_ASSIGNMENT_.
Every record, apart from its pictures, should be repeated exactly.

_MATERIAL TO PROCESS_.

######

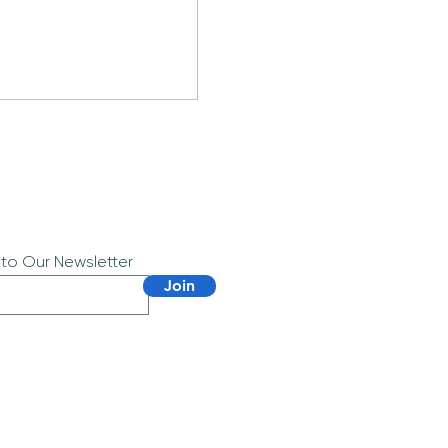
 to Our Newsletter
Join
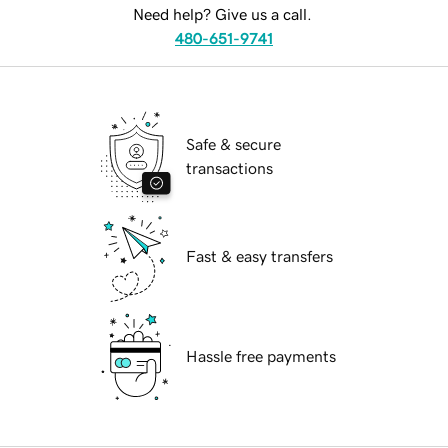
Need help? Give us a call.
480-651-9741
Safe & secure
transactions
Fast & easy transfers
Hassle free payments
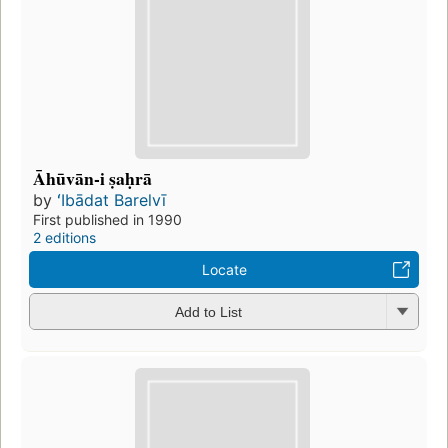
Āhūvān-i ṣaḥrā
by
ʻIbādat Barelvī
First published in 1990
2 editions
Locate
Add to List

######

_PROBLEM SOLUTION_.
 to Our Newsletter
Join
Need help? Give us a call.
480-651-9741
Safe & secure
transactions
Fast & easy transfers
Hassle free payments
Āhūvān-i ṣaḥrā
by
ʻIbādat Barelvī
First published in 1990
2 editions
Locate
Add to List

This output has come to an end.